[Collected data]

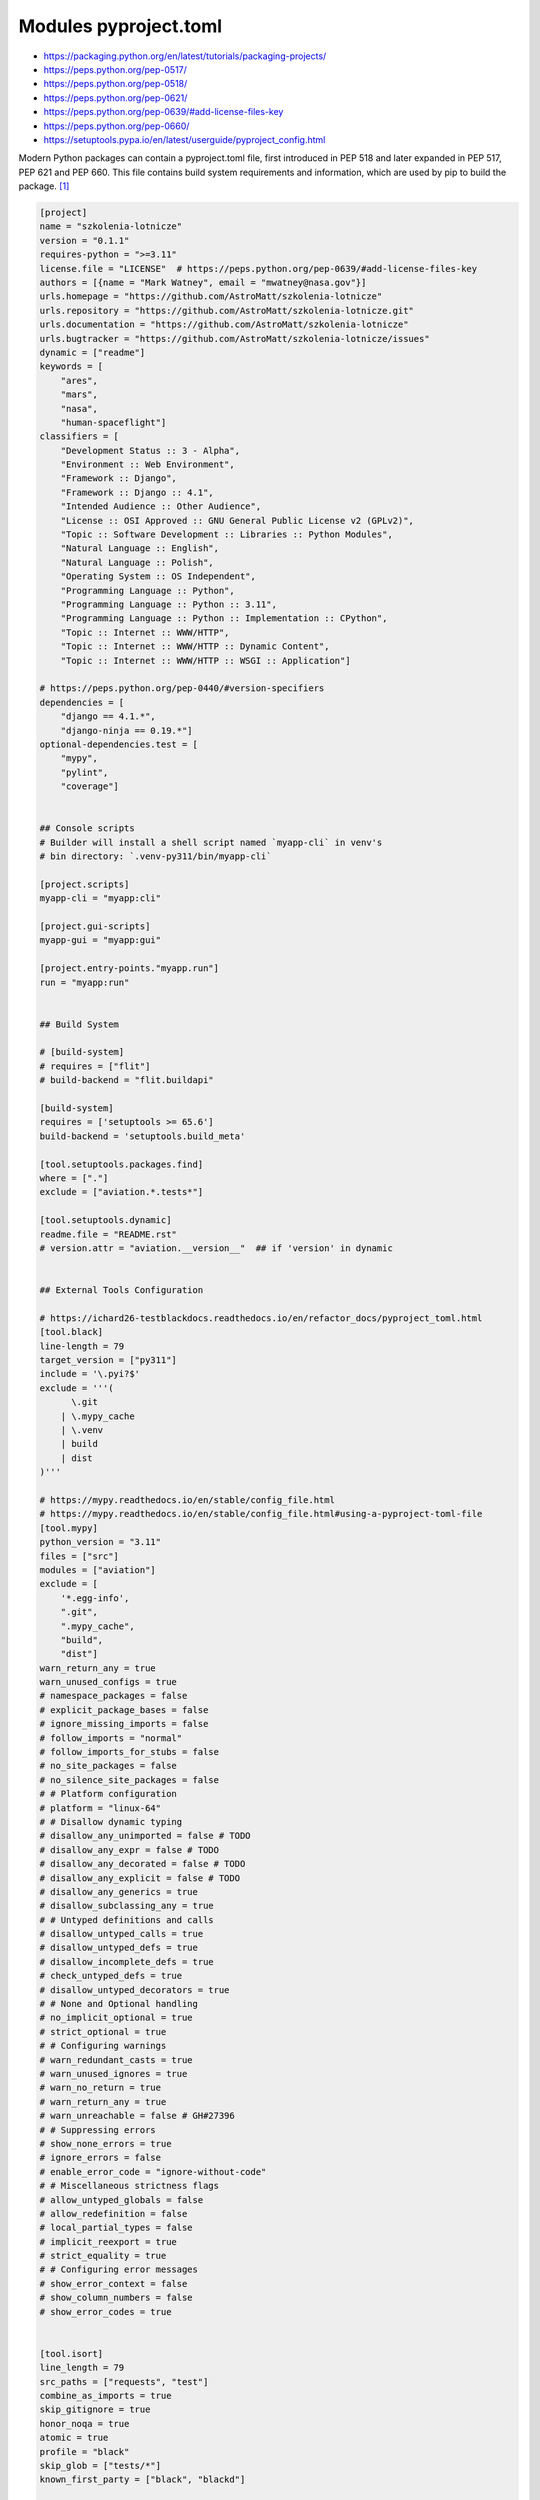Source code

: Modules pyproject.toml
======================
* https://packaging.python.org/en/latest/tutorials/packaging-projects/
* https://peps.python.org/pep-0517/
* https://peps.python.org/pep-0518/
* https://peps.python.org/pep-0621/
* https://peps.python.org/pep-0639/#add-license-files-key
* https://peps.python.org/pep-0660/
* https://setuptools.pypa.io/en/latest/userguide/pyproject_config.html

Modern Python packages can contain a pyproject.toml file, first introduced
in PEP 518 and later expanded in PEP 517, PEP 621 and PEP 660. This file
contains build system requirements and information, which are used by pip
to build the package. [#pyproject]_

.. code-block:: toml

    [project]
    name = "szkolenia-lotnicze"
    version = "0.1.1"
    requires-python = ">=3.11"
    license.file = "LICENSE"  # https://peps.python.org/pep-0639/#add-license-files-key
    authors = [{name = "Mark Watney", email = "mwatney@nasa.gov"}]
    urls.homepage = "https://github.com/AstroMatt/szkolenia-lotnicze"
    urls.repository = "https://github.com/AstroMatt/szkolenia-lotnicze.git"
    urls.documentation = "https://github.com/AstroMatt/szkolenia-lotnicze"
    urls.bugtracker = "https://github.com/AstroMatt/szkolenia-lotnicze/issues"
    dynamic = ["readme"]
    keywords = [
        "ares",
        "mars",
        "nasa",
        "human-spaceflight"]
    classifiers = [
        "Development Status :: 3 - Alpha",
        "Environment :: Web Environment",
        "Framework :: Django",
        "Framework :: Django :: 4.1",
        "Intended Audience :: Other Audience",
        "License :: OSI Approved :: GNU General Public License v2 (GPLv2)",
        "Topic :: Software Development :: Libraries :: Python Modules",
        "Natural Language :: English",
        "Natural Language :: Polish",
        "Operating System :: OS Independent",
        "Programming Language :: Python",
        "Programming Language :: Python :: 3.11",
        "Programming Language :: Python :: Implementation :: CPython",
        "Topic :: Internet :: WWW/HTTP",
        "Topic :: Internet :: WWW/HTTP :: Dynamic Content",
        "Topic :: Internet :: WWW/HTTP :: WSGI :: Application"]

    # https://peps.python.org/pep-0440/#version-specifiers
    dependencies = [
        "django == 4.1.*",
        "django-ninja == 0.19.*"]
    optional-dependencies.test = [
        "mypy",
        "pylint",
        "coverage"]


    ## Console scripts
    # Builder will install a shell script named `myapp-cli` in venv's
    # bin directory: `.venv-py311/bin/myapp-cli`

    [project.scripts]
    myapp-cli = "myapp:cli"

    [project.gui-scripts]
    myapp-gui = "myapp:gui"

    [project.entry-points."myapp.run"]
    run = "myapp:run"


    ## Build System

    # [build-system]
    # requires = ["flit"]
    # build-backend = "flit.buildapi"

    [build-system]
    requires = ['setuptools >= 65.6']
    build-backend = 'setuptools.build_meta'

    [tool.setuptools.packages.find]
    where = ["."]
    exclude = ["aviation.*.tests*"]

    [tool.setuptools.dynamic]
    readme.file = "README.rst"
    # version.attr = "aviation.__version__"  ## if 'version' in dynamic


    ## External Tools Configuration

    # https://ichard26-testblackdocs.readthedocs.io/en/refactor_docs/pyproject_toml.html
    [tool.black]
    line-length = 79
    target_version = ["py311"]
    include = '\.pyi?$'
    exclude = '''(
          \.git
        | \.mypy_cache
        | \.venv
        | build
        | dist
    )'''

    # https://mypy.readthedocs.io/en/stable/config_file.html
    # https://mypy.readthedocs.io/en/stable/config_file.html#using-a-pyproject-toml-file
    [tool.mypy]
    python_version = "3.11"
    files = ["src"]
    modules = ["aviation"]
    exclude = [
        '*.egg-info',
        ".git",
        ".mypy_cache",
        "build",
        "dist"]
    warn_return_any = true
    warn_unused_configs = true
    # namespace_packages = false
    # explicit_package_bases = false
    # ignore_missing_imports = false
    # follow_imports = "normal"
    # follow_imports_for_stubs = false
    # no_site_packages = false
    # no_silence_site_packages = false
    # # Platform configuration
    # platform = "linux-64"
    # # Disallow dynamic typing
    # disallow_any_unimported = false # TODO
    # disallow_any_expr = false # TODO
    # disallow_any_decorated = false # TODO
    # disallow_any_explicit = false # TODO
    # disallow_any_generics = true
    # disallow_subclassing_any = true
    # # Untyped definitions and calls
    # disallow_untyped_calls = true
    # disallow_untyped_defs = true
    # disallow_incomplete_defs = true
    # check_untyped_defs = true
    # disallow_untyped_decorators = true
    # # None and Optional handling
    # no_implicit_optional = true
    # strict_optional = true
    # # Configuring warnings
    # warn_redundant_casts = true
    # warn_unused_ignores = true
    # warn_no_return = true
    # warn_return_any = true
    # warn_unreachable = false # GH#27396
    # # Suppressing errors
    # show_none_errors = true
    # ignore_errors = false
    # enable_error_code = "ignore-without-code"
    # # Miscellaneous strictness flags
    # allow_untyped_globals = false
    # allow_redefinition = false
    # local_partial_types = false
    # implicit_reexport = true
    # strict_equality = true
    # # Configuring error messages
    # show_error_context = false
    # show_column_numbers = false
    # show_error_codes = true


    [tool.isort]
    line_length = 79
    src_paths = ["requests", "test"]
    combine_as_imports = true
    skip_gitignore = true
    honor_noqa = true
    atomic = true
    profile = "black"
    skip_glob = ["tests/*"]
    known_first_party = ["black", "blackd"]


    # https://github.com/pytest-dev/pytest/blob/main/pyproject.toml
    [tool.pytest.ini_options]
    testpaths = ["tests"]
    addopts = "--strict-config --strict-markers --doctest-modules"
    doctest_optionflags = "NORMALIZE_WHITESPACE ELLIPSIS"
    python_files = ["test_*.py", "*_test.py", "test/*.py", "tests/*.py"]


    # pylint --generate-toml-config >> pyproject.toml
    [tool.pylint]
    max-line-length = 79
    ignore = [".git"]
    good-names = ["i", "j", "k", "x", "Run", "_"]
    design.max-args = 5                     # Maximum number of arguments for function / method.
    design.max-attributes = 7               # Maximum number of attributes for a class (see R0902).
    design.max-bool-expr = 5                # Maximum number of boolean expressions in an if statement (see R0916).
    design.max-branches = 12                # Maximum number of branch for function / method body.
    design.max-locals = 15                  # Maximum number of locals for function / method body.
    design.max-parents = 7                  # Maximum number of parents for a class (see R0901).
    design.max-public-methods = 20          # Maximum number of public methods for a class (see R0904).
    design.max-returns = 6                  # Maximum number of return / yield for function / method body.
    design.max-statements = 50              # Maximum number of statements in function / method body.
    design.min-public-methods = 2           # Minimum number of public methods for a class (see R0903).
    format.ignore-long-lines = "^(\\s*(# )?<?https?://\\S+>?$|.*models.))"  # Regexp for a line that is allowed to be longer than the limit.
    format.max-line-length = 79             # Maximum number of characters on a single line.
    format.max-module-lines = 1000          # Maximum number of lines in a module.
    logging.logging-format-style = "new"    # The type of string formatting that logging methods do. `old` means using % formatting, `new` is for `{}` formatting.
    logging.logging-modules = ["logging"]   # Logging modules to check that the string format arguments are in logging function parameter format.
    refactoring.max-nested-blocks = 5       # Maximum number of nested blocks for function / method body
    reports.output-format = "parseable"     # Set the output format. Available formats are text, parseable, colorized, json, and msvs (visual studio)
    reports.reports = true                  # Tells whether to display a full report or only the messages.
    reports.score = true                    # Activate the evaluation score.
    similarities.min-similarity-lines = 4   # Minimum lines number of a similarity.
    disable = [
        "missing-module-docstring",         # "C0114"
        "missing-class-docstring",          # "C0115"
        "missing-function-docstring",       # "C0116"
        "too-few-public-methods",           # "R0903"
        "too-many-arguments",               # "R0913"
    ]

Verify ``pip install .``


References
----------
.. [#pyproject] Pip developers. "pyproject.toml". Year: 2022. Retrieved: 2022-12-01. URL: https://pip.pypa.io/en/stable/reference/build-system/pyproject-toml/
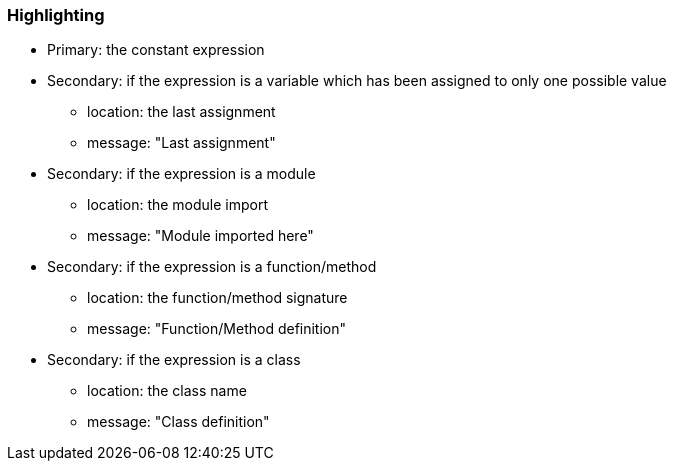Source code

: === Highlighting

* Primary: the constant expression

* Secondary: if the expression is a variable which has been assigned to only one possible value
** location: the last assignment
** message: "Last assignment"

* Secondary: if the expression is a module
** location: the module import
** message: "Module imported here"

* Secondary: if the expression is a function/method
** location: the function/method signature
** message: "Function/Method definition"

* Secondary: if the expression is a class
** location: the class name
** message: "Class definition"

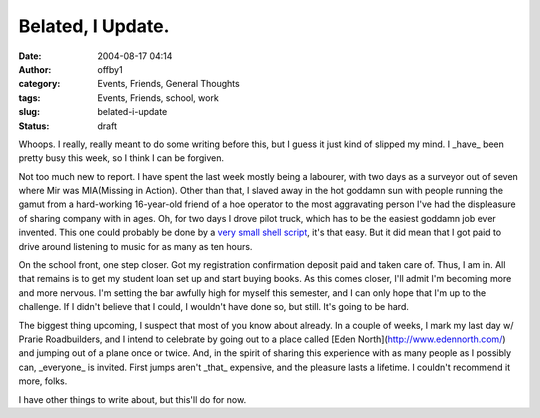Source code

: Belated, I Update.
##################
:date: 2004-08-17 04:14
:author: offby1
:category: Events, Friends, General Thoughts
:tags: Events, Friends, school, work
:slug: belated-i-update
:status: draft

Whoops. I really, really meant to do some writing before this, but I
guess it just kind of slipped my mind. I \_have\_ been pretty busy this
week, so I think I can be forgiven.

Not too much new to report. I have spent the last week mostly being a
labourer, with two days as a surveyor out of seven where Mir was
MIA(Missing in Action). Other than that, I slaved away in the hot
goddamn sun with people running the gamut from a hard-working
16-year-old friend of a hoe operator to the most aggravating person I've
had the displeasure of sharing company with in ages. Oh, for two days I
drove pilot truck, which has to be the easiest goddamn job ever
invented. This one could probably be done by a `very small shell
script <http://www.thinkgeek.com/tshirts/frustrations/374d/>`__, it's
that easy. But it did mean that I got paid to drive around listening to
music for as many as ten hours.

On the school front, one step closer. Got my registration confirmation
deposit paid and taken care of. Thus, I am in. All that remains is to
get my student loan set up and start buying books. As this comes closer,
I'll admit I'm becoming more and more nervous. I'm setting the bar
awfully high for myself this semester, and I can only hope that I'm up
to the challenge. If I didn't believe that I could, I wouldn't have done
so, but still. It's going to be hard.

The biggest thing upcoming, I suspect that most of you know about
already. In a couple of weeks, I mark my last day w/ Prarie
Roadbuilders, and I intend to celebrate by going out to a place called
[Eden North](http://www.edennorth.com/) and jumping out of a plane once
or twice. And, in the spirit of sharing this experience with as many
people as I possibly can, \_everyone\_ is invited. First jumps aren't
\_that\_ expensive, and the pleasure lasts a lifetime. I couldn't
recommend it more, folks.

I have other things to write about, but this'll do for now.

Required action
For the data above, state only how many lines include the word "html".

Solved problem
4